Direct Evidence for a Fast CME Driven by the Prior Formation and Subsequent Destabilization of a Magnetic Flux Rope
S. Patsourakos, A. Vourlidas, G. Stenborg

TL;DR
This study provides direct observational evidence that a fast CME was driven by the formation and subsequent destabilization of a magnetic flux rope during a confined solar flare, clarifying the flux rope's role in CME initiation.
Contribution
It offers the first direct evidence linking flux rope formation during a confined flare to the subsequent eruption of a fast CME, resolving a key debate in solar physics.
Findings
Flux rope formed during a confined flare on 18 July 2012.
A fast CME (>1000 km/s) was driven by the destabilization of this flux rope.

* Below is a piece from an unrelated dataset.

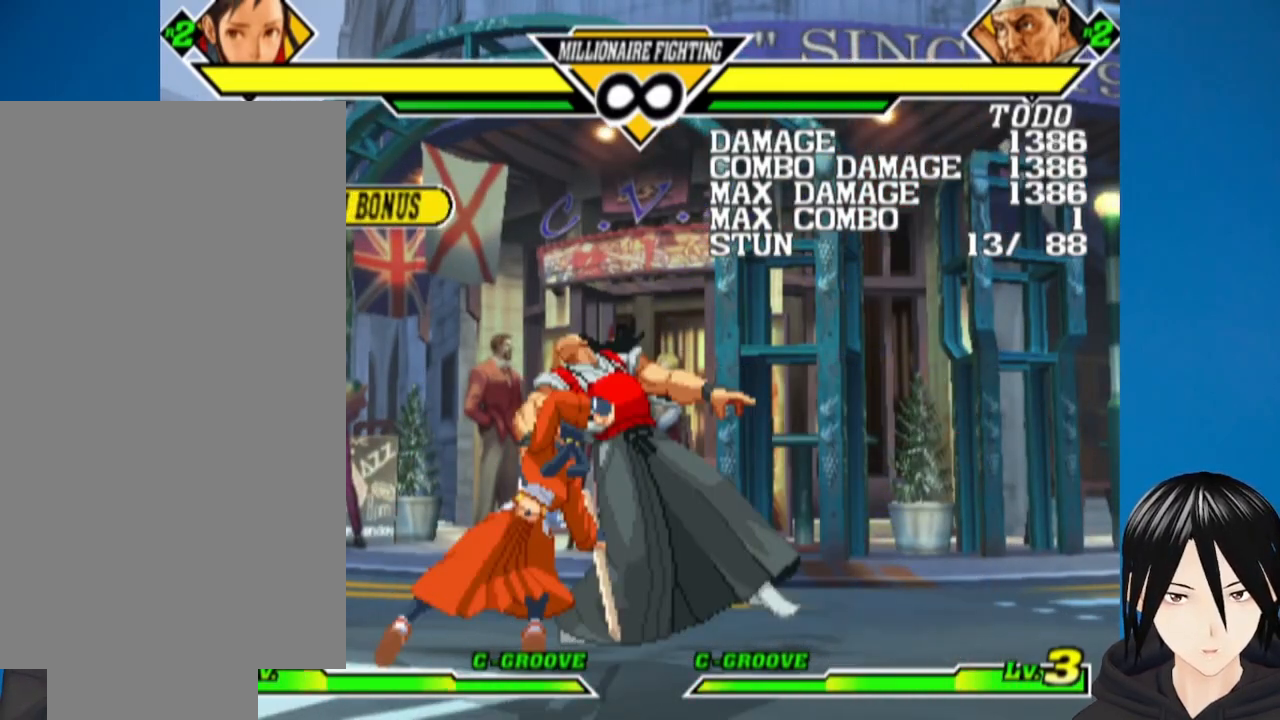
{"buttons": ["DPAD_LEFT"], "right_stick": "center", "events": [[267, "DPAD_LEFT", "down"], [367, "DPAD_DOWN", "down"], [367, "DPAD_LEFT", "up"], [400, "DPAD_RIGHT", "down"], [417, "DPAD_DOWN", "up"], [483, "DPAD_RIGHT", "up"], [500, "DPAD_LEFT", "down"]]}
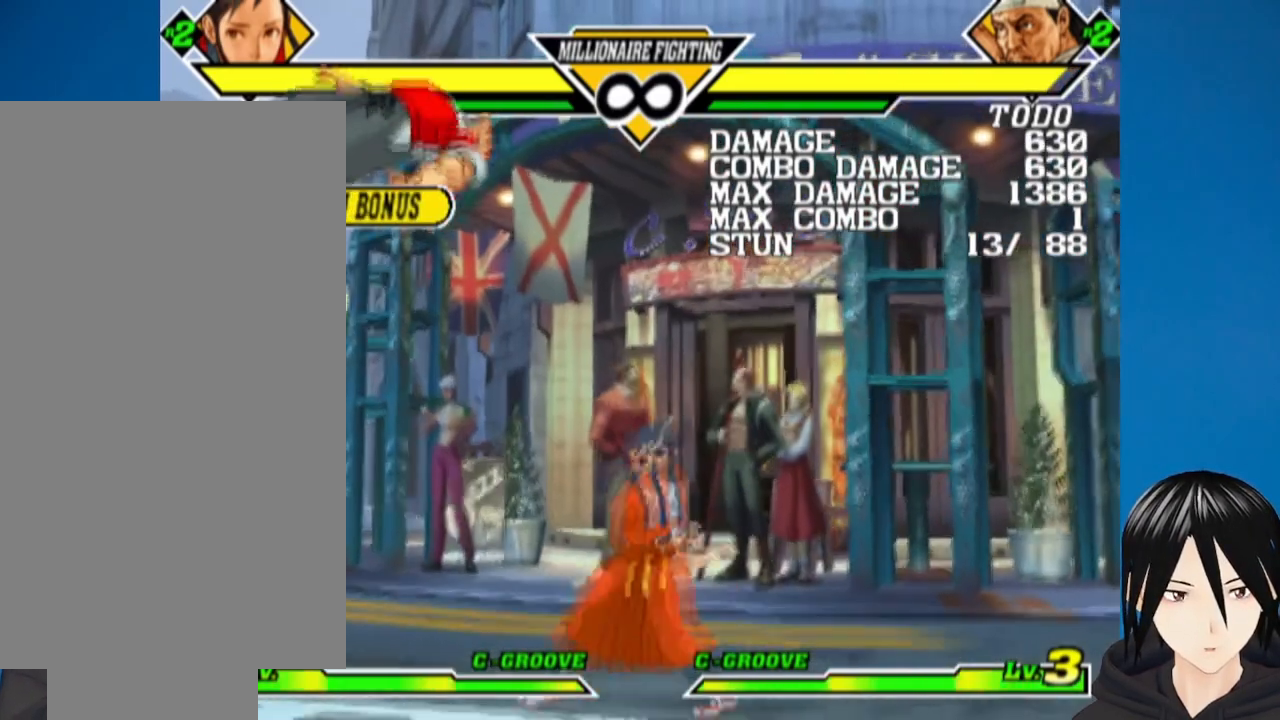
{"buttons": [], "right_stick": "center", "events": [[67, "SQUARE", "down"], [117, "DPAD_LEFT", "up"], [200, "SQUARE", "up"]]}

The flux rope formation and destabilization preceded the CME eruption.
Abstract
Magnetic flux ropes play a central role in the physics of Coronal Mass Ejections (CMEs). Although a flux rope topology is inferred for the majority of coronagraphic observations of CMEs, a heated debate rages on whether the flux ropes pre-exist or whether they are formed on-the-fly during the eruption. Here, we present a detailed analysis of Extreme Ultraviolet observations of the formation of a flux rope during a confined flare followed about seven hours later by the ejection of the flux rope and an eruptive flare. The two flares occurred during 18 and 19 July 2012. The second event unleashed a fast (> 1000 km/s) CME. We present the first direct evidence of a fast CME driven by the prior formation and destabilization of a coronal magnetic flux rope formed during the confined flare on 18 July.